My clients set a fast pace as they strive to complete dozens of agreements and promises while handling everything that comes at them. As a consultant and executive coach, I focus on my clients’ professional lives but also care deeply about them as people.
I see yellow pad to-do lists too long to accomplish. Competing priorities pull them in different directions. In the crush they end up sidelining important but less urgent people and projects.
Overwhelm scatters their focus, “How can I ever get this done on time?” Doubt derails their dedication. “This will never work.” Or, they kick into gear, spending long hours to get it done, handling the details and managing the people to achieve the big goals—but come up against high personal costs from missing out on other important commitments like family, friends, creativity, or vital health.
This problem is common and serious and leads to burnout.
One part of the solution is to consciously use core commitments to organize the endless lists of to-dos.
Core commitments aren’t obligations, possibilities, or even preferences.

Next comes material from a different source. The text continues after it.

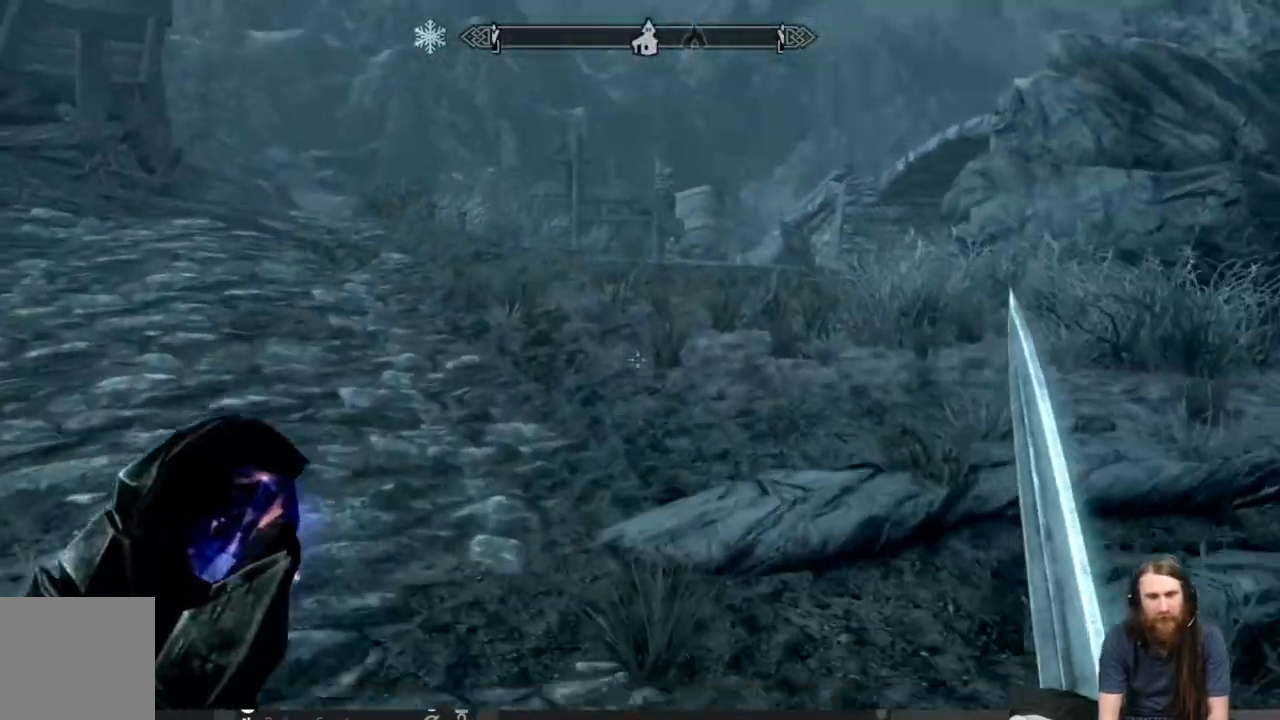
{"buttons": [], "left_stick": "up", "right_stick": "center", "events": [[100, "right_stick", "up"], [217, "right_stick", "center"]]}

Straightforward and significant, they are promises.
Personally, I don’t make them lightly. Breaking a core commitment is breaking a covenant with myself, and the world. They help me know when to say yes or no, with less ambivalence and more care. A new momentum overcomes old obstacles; my voice clearly conveys what matters to me.

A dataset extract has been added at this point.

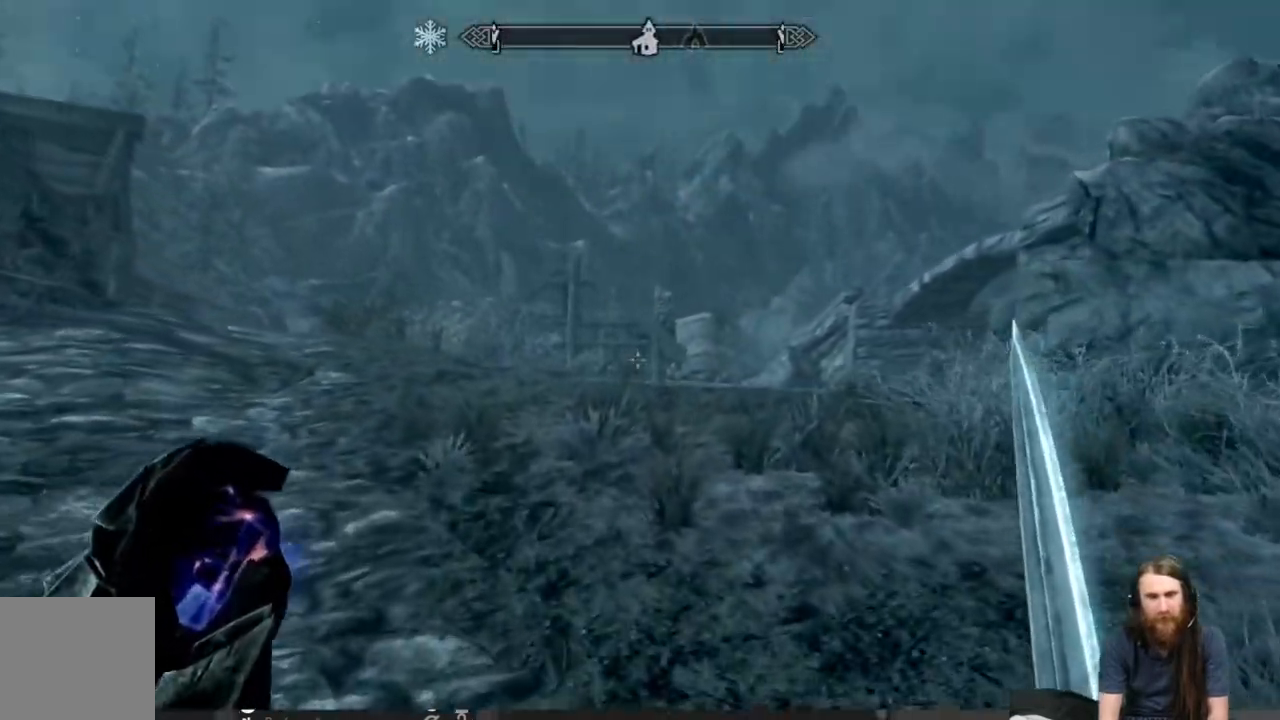
{"buttons": [], "left_stick": "up", "right_stick": "down-right", "events": [[100, "right_stick", "right"], [283, "right_stick", "center"], [467, "right_stick", "down-right"]]}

I’ve been surprised at how commitments work. Once committed, my clients put determined steps behind making them happen, even if they have no idea how. (What new parent has any real idea how they will raise a child? What start-up entrepreneur knows exactly how the business will grow?)
One of my clients turned her performance from mediocre to magnificent by crafting a powerful commitment to extraordinary client service. Once she did, she began to thrive as her performance and that of her organization stepped up to a whole new level.
As her commitment to extraordinary client service superseded her fears, worries, and outmoded identities, she acted like a different person. How did she get there?
First, we worked together to reveal what mattered most to her, her core commitment. Through our work she discovered her core commitment once she let go of an old “not enough” story and brought closure to outdated agreements.
As we crafted a simple resonant phrase that captured what she really wanted, her passion ignited. Her commitment now felt consequential and elegant. She stood in a personal integrity that attracted and instigated new possibilities.
Motivated to change, she then designed a personal plan. Saying her commitment out loud night and morning made it real. Driving in her car she practiced, asserted, shouted, and even sang it. She conducted personal weekly commitment reviews and learned from when she acted in line with her commitments and when she got derailed or distracted.
Next, by including her team in conversations about her commitment and why it mattered, they created a shared vision of the future that inspired them to work together in new ways. She discovered that when a commitment is shared, she didn’t need coercion. Getting work done took less effort.
In concert with her commitment, she communicated her thoughts in an organized manner, with composure and ease. She came up with new ways to improve customer service and shaped clear and convincing presentations to get buy-in to her innovative ideas.
Within a short period of time, she was recognized, given a new project and more support. Standing in her core commitments, she felt that she stood on stable ground instead of quicksand. This internal coherence organized her priorities, opened up her willingness to stretch, to risk taking on new responsibilities.
As she discovered, core commitments give us valuable direction. Like a compass, they help us navigate, telling us where we are, how to get where we want to go, and where we don’t want to go.
We might think that making and living from core commitments takes more time and effort than how we live our life now, that it becomes a burden of obligations. My experience and that of my clients are the opposite. It takes lots more effort to live an unfocused life, without specific aim or direction. Like Sisyphus endlessly pushing the heavy rock up the hill with no end in sight, we lose energy and heart.
Orienting around core commitments helps us plan the route and pick the high leverage priorities from the massive to do list. They fortify our confidence as they narrow the focus, providing more energy, resilience, and structure for increasing both effectiveness and wisdom. Now we know our way and it gives us meaning and purpose.
Without core commitments, we might accomplish a lot of tasks but still feel empty. We can appear competent to others but battle confusion inside. We achieve big goals but lose connection with our souls.
Commitments, on the other hand, attract and strengthen the remarkable forces of our hearts. Confusion drops away. The road seems and is easier. Centering our lives around core commitments, we delight in living from a wholehearted YES.
Additional Resources
Peter Block’s book, The Answer to How is Yes: Acting on What Matters, shows that we don’t necessarily have to know how when seated in our hearts is a mighty desire to bring these core commitments to fruition. When we experience a powerful YES, we act on what matters.